- CHALLENGES -
1. How many credits is ITAL-009 worth in the Fall 2021 Italian course listing?
2. Please carry the Fall 2021 Italian course listing forward past its last sentence, keeping its style.

- SOURCE EXCERPT -
:::::

Courses for Fall 2021

Interested in adding an Italian course to your schedule this Fall? Check out our course offerings for Fall 2021 below:

Department of Italian, Fall 2021


N.B.: All language courses in the Department of Italian are intensive, meaning that they meet 4 days a week (MTWR) with asynchronous learning on Fridays. This allows students with no prior knowledge of Italian to satisfy their language requirement in 2 semesters with ITAL 011 and ITAL 032, to make fast progress towards a minor in Italian, and to be ready to study in Italy through direct matriculation at some of the best universities in Europe in 4 semesters upon completion of ITAL 112. Students in the School of Foreign Service also receive thorough language training that prepares them for their required oral proficiency exam.

  • ITAL-009 Italian for Spanish and Romance Language Speakers (MTWR 11:00-12:00) – 6 credits

This intensive Italian language course, designed for native or proficient speakers of Spanish, covers in one semester materials usually taught in two semesters in Basic and Intermediate Italian. The course provides an accelerated introduction to Italian, allowing students to enroll in ITAL 111 upon successful completion of ITAL 009.

:::::

- DATASET RECORDS -
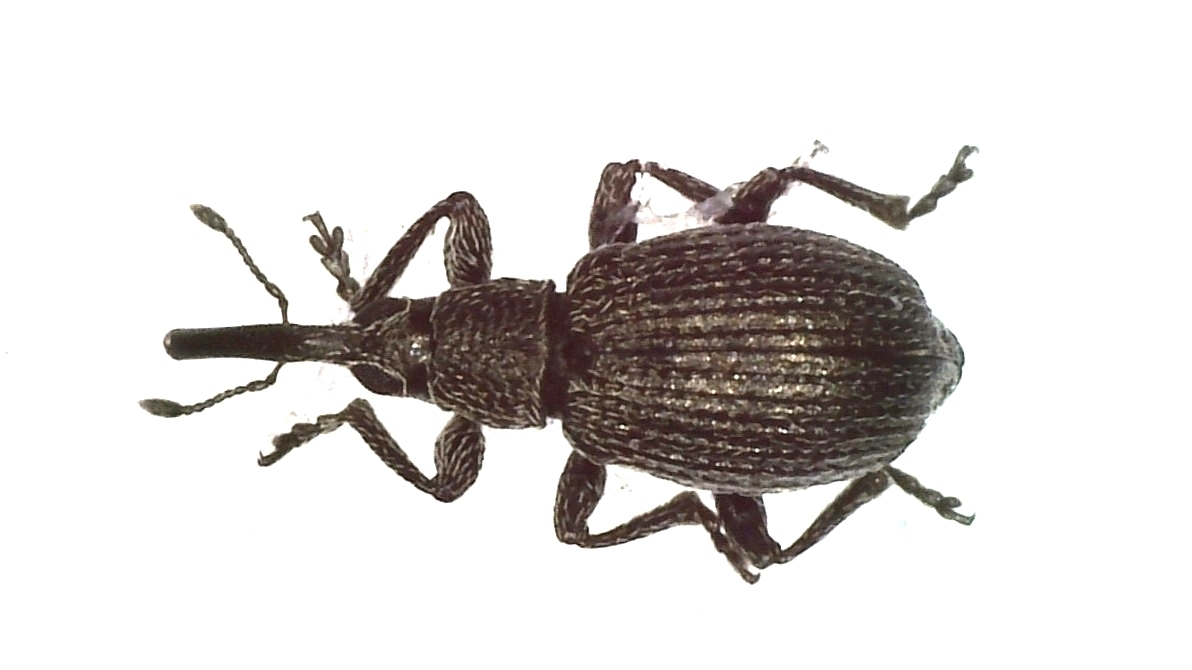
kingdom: Animalia
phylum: Arthropoda
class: Insecta
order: Coleoptera
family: Brentidae
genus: Betulapion
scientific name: Betulapion simile
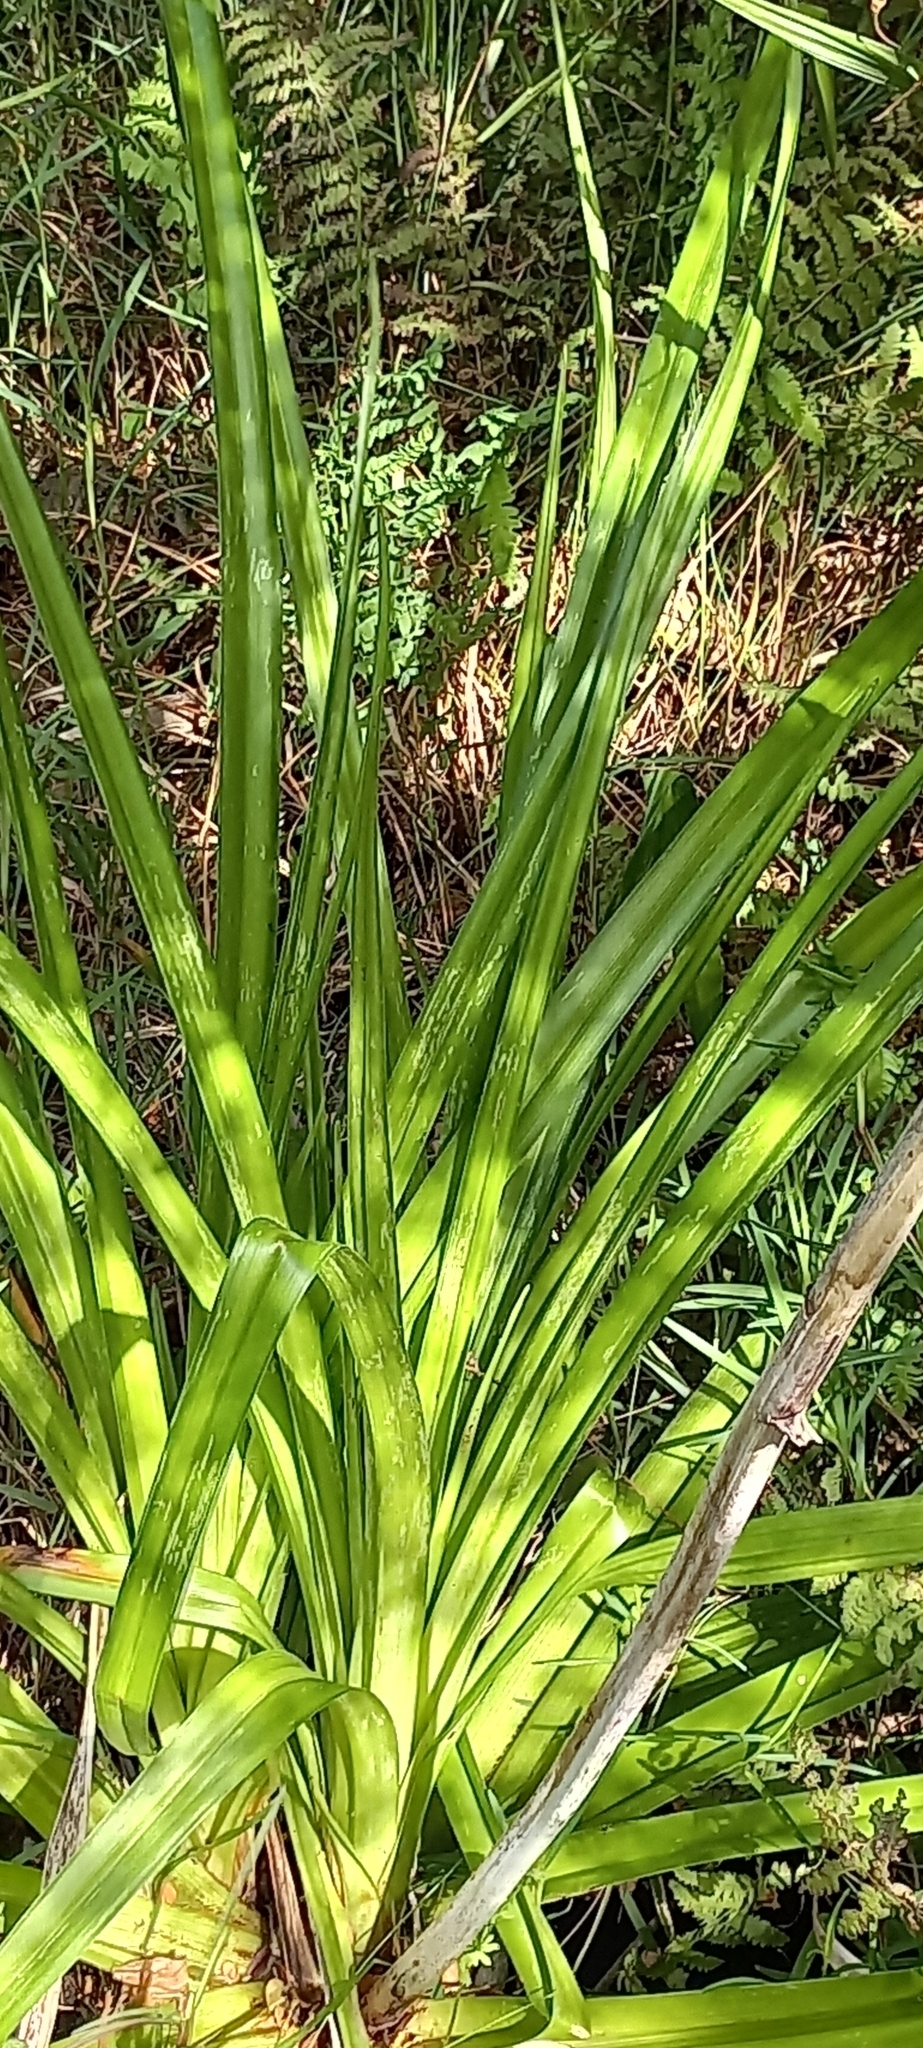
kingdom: Plantae
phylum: Tracheophyta
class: Liliopsida
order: Asparagales
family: Asphodelaceae
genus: Kniphofia
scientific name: Kniphofia uvaria
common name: Red-hot-poker
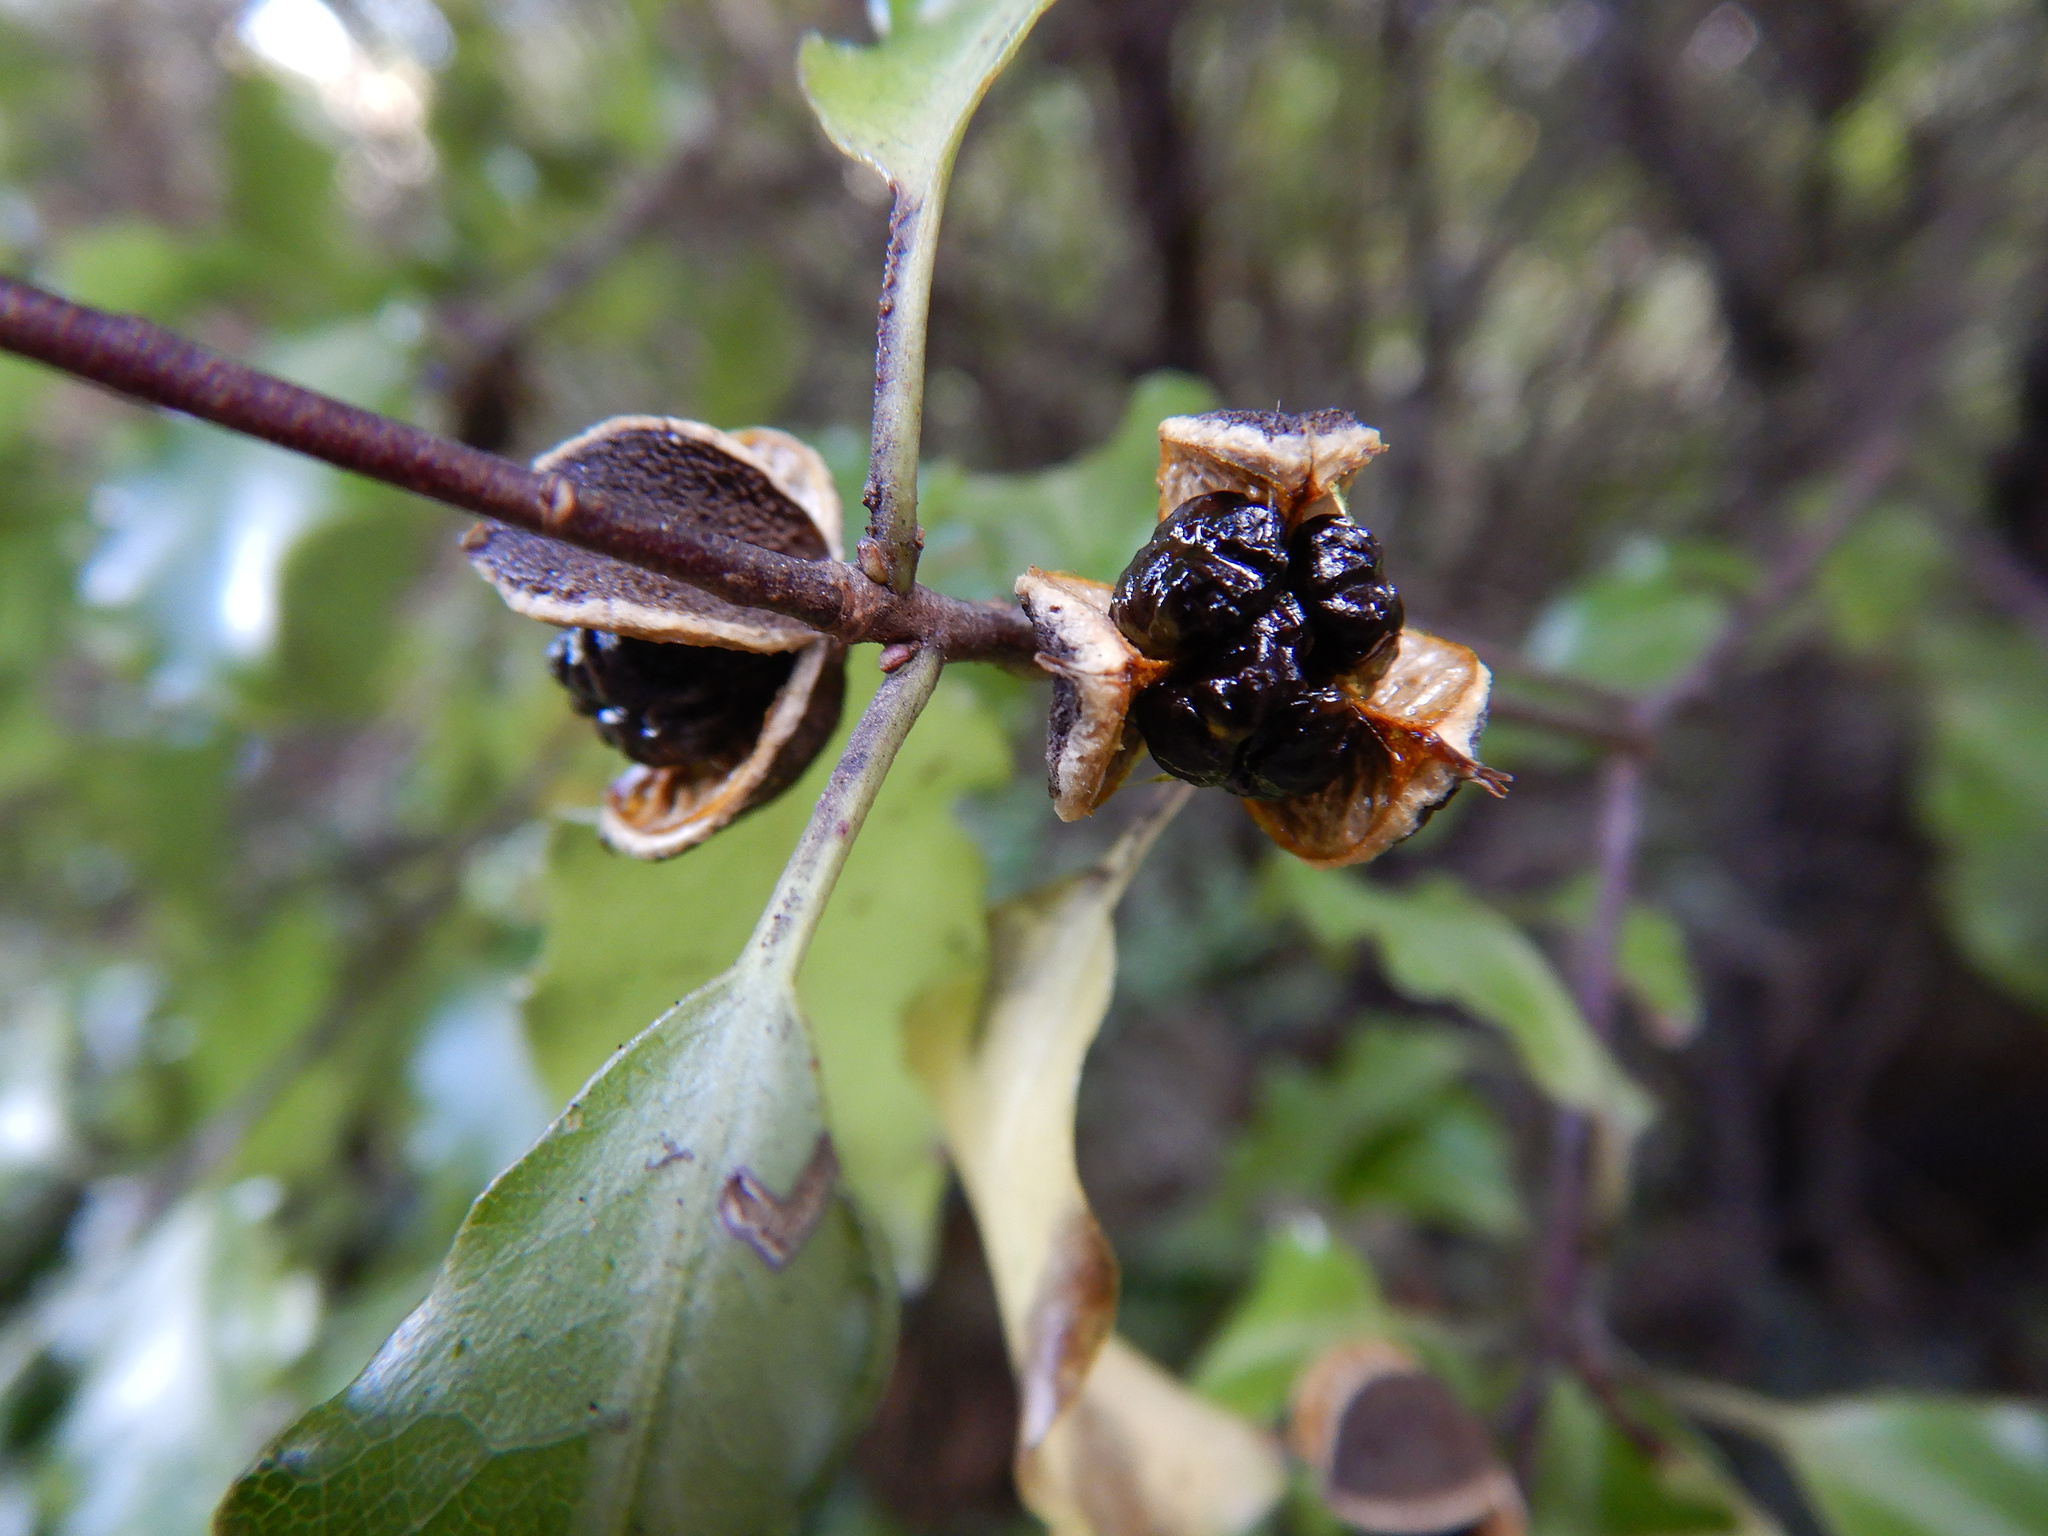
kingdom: Plantae
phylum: Tracheophyta
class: Magnoliopsida
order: Apiales
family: Pittosporaceae
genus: Pittosporum
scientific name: Pittosporum tenuifolium
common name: Kohuhu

:::::

- THE RESULTS -
1. 6 credits.

2.
  • ITAL-010 Advanced Italian for Spanish and Romance Language Speakers (MTWR 12:30-1:30)  6 credits

This is a second semester intensive course that continues and builds on the work done during the Italian for Spanish Speakers course (ITAL 009). It provides a review of Italian grammar already learned in the previous semester, along with the opportunities to further develop the four skills of speaking, understanding, reading, and writing at an advanced level. This course will also put a special emphasis on intercultural reflection on and exchange between the Italian, the Latin/Iberian America, and the USA culture and lifestyle.


  • ITAL-011 Italian Language and Culture: Beginner (3 sections: MTWR 10:00-11:00 or 12:30-1:30 or 2:00-3:00) – 6 credits

This intensive course meets 4 days a week with asynchronous learning on Fridays and provides a first approach to the Italian language for absolute beginners. Attention is devoted to the four skills of speaking, understanding, reading, and writing with a progression from greater emphasis on listening and speaking to a balance of all skills as the semester progresses.


  • ITAL-032 Italian Language and Culture: Intermediate (MTWR 11:00- 12:00) – 6 credits

This intensive course meets 4 days a week with asynchronous learning on Fridays and is designed to further develop language ability and knowledge of the Italian culture for students who have completed ITAL 011 or have already had some exposure to the language. As in the case of ITAL 011, the four skills of speaking, understanding, reading and writing are developed in a balanced way.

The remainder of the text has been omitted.